Today’s warm glow of unexpected light came in the form of a wonderful display of local talent: the “mission concert” at the Vergennes Congregational Church. Now, as a scholar of religion I have far more ambivalent feelings about the history of missionizing than I do about battery-powered faux-lanterns, which — oh dear — appear to be “mission style.” Upon hearing the term “mission concert” my scholarly suspicions are naturally aroused: “Missionizing to whom? To what end? With what kind of white, Euro-American, colonial agenda?” Not a fair response, perhaps — but understandable given my training.

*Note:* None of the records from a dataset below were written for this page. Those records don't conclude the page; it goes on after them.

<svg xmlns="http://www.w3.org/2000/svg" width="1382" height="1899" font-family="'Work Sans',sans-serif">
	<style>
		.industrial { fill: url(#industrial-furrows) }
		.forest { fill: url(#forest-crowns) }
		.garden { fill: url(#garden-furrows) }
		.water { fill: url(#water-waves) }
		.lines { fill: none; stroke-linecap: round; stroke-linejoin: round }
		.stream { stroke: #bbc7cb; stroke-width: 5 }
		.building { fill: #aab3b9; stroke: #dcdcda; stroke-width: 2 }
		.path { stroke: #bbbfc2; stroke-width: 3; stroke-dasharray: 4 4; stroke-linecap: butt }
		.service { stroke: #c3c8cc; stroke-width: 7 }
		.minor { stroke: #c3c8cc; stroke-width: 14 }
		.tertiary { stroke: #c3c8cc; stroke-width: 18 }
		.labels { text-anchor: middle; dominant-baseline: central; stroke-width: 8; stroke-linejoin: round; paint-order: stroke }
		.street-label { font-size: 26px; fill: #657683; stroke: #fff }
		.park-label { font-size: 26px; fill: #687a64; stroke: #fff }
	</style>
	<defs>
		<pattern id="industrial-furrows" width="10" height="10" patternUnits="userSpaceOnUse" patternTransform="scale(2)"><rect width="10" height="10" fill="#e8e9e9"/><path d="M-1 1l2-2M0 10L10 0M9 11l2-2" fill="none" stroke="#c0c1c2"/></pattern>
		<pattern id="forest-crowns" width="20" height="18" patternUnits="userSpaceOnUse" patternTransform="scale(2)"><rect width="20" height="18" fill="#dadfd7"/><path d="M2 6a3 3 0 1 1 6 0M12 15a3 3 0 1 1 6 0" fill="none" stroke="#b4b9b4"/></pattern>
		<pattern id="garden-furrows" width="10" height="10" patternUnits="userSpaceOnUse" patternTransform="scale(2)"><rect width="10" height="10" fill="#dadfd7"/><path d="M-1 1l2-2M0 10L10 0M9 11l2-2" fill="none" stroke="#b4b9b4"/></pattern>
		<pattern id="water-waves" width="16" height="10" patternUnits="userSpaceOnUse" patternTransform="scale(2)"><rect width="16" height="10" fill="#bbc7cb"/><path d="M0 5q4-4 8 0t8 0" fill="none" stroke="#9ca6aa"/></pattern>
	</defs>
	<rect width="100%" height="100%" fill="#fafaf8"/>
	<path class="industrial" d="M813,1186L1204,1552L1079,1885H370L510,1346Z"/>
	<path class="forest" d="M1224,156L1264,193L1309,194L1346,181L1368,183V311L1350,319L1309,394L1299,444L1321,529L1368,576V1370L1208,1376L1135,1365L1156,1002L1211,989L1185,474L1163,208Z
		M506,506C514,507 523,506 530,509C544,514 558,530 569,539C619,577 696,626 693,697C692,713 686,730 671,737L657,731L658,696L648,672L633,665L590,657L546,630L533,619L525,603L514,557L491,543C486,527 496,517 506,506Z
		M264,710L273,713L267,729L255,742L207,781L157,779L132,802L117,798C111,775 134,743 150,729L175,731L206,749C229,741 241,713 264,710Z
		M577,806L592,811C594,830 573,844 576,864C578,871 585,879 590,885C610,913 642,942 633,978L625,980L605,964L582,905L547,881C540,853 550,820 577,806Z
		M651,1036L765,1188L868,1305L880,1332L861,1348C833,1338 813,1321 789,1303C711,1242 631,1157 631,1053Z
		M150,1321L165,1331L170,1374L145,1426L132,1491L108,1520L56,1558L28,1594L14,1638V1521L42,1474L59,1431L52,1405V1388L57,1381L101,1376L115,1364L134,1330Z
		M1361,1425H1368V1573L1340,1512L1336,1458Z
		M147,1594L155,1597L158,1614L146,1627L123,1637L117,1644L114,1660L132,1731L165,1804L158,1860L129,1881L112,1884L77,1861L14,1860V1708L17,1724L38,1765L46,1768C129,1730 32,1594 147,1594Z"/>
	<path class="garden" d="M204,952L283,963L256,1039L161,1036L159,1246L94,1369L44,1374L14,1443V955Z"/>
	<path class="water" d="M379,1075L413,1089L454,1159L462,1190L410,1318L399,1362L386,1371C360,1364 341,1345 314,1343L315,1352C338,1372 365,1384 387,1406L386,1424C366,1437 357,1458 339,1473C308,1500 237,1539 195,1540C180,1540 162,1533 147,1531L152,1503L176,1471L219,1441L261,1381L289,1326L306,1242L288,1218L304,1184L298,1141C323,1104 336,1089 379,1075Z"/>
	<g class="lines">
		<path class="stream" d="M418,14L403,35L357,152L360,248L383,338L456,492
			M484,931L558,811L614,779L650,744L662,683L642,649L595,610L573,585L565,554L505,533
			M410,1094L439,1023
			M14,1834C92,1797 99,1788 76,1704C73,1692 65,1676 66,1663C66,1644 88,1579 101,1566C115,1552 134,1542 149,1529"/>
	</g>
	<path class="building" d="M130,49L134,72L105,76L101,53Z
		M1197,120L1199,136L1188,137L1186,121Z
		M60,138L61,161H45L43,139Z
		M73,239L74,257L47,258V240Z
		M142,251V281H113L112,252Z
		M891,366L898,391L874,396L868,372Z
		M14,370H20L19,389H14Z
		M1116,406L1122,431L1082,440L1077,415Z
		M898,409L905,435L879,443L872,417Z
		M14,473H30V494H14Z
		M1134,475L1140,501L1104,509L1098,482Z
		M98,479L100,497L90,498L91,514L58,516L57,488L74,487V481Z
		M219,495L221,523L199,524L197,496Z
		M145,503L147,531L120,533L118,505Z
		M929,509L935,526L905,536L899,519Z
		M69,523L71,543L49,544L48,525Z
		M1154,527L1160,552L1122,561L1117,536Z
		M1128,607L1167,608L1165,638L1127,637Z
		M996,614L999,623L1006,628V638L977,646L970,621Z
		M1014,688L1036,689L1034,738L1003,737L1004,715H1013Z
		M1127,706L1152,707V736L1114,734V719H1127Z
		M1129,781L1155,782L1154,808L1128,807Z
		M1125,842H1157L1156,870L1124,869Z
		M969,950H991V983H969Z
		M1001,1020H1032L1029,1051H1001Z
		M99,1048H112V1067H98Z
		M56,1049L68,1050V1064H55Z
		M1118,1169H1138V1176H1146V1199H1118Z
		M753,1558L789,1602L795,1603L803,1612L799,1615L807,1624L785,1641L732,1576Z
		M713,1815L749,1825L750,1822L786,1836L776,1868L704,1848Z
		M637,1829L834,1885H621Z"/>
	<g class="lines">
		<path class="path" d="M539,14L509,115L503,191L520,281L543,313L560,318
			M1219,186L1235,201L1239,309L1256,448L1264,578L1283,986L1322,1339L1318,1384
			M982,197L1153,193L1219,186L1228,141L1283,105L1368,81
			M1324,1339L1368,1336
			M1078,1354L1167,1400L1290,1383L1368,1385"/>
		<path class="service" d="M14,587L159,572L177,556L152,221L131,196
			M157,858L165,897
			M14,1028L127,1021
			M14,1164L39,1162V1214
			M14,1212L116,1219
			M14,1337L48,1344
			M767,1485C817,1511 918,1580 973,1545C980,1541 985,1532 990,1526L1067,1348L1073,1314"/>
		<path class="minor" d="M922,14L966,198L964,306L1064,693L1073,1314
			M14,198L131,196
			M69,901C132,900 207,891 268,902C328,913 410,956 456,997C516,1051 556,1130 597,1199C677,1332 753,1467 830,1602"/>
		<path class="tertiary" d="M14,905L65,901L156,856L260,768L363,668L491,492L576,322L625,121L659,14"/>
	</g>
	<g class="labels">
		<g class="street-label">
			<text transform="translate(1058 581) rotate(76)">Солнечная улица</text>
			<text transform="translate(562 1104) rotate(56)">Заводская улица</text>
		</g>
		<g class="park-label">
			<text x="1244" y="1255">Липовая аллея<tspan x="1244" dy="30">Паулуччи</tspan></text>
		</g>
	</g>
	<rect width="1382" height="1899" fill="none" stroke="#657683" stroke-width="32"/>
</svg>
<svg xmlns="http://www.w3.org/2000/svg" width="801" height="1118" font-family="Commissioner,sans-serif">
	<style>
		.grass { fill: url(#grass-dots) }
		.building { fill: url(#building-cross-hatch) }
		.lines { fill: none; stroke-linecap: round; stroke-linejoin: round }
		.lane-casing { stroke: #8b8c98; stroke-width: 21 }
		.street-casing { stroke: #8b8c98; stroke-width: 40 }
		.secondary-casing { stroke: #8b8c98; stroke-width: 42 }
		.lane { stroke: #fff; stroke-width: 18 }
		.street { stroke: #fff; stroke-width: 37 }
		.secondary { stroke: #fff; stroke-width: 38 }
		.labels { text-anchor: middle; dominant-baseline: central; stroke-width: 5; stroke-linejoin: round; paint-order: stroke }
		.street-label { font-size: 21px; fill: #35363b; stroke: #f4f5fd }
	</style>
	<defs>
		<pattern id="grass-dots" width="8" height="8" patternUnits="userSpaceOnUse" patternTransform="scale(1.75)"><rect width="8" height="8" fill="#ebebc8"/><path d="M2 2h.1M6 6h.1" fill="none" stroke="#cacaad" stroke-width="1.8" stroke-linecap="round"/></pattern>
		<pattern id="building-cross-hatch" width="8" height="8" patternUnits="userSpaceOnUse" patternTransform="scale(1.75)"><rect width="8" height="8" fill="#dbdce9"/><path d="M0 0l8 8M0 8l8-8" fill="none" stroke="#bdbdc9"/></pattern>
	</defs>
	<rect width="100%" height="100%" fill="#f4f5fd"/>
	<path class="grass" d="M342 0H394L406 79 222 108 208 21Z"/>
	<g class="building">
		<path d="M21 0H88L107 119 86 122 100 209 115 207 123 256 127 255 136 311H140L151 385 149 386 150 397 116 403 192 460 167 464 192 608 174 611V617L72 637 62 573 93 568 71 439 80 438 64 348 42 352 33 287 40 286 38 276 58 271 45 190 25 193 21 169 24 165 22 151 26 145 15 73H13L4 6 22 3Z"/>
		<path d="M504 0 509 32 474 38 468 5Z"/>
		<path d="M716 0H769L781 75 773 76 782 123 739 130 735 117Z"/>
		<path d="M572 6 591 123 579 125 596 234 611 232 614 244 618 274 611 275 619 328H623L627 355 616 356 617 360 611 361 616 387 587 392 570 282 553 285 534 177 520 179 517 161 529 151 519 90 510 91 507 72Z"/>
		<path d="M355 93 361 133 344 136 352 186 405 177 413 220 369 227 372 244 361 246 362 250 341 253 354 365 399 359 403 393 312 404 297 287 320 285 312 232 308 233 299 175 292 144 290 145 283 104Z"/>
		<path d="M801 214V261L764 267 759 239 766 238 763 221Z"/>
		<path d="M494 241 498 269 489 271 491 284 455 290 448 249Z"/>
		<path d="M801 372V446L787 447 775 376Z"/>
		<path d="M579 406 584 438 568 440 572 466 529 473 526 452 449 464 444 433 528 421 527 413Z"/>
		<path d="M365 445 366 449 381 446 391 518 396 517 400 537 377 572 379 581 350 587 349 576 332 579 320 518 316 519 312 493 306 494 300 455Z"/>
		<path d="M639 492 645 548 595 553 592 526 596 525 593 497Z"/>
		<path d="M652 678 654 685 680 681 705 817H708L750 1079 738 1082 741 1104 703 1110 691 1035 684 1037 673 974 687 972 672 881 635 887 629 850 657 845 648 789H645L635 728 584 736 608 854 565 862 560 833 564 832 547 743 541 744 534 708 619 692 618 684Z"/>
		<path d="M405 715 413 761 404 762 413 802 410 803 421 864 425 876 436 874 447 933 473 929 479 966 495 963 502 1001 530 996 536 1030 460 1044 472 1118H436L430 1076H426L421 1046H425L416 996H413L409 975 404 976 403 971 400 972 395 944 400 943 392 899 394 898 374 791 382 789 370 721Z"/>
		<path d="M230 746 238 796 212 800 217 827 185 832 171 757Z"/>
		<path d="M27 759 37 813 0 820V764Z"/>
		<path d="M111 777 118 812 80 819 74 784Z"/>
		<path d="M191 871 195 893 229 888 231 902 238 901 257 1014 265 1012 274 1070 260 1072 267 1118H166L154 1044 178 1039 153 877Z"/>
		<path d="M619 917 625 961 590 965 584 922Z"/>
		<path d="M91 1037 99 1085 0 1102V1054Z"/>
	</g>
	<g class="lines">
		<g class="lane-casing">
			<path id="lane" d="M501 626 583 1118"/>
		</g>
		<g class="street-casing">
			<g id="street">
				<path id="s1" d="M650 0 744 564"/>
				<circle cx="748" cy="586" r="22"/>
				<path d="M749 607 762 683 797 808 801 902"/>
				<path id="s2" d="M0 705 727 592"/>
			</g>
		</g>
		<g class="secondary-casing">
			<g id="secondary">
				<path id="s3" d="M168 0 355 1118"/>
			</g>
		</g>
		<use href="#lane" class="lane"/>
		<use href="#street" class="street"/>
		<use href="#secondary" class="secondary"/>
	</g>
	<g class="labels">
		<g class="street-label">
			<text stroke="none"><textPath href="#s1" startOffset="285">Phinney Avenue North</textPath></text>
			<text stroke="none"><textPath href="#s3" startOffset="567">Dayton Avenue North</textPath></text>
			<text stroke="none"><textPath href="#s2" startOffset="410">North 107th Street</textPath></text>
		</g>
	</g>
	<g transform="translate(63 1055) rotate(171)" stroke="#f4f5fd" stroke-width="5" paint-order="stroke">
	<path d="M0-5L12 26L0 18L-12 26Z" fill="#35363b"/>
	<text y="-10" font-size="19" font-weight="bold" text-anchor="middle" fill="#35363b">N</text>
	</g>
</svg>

Nevertheless, the Green Mountain Horn Club was playing at the concert and being married to a French horn player has made me a devotee. I could have said no, but I said yes.
 From Bach to Klezmer, the concert was an absolute treat. And the “mission?” It was as local as my acorn squash: helping our Addison County neighbors to pay the rent and heat their homes. What a relief that I didn’t have to analyze its potential colonial agenda! All I had to do was hand over my cash.
My advice for the darker days? Carpe noctem (and those scant hours of diem)! Ignore your ambivalence and say yes to the next good thing. Make a hot chocolate date with a friend. Smile at a stranger who looks like she could use it. Wrap yourself up in a cozy blanket. Go to a Protestant church mission concert and sing along to the accordion player’s rousing rendition of Hava Nagila (where an enthusiastic minority of us even knew all the words).
After all, there’s really no point in striving to adjust the tilt of the earth when adjusting ourselves will do.
Rebecca Kneale Gould is a writer and Associate Professor of Environmental Studies at Middlebury College, focusing on comparative religion and the environmental humanities. She lives in Monkton where she tends — and is tended by — a small flock of adorable sheep.